EXTRACT TO READ
:::

- Directed by: Chad Crawford Kinkle
- Written by: Chad Crawford Kinkle
- Produced by: Andrew van den Houten; Robert Tonino;
- Starring: Sean Bridgers; Lauren Ashley Carter; Larry Fessenden; Sean Young; Daniel Manche; Michael G. Crandall;
- Cinematography: Chris Heinrich
- Edited by: Zach Passero
- Music by: Sean Spillane
- Production company: Modernciné
- Release date: January 23, 2013 (Slamdance Film Festival);
- Running time: 81 minutes
- Country: United States
- Language: English

= Jug Face =

Jug Face is a 2013 American independent Southern Gothic supernatural horror film written and directed by Chad Crawford Kinkle, and starring Sean Bridgers, Lauren Ashley Carter, Larry Fessenden, Sean Young and Daniel Manche. The story follows a teen, played by Carter, who is pregnant with her brother's child and tries to escape from a backwoods community, only to discover that she must sacrifice herself to a creature in a pit.

==Plot==
A backwoods community worships a pit with healing powers. Dawai creates jugs of faces from clay, and when a jug portrays the face of a member of the community, that person must be sacrificed to the creature that lives in the pit. Ada, who has been having sex with her brother Jessaby, finds her own face on Dawai’s latest jug. Scared, she hides the jug and keeps it a secret.

:::

DATA SECTION
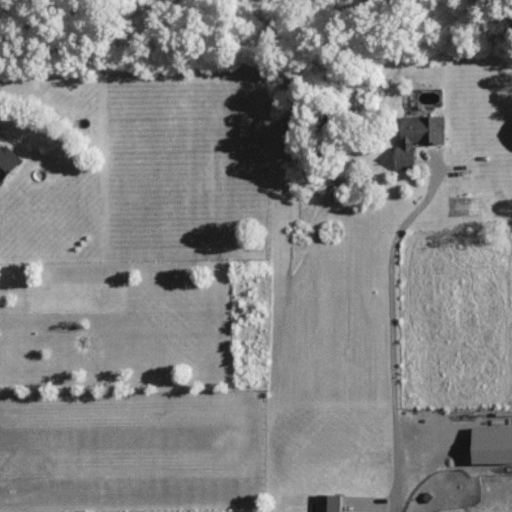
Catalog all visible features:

:::

Transcribe the part of the Jug Face article starting with "Jug Face is" and going on through "it a secret.". The data above has nothing to do with the Jug Face article.

Jug Face is a 2013 American independent Southern Gothic supernatural horror film written and directed by Chad Crawford Kinkle, and starring Sean Bridgers, Lauren Ashley Carter, Larry Fessenden, Sean Young and Daniel Manche. The story follows a teen, played by Carter, who is pregnant with her brother's child and tries to escape from a backwoods community, only to discover that she must sacrifice herself to a creature in a pit.

==Plot==
A backwoods community worships a pit with healing powers. Dawai creates jugs of faces from clay, and when a jug portrays the face of a member of the community, that person must be sacrificed to the creature that lives in the pit. Ada, who has been having sex with her brother Jessaby, finds her own face on Dawai’s latest jug. Scared, she hides the jug and keeps it a secret.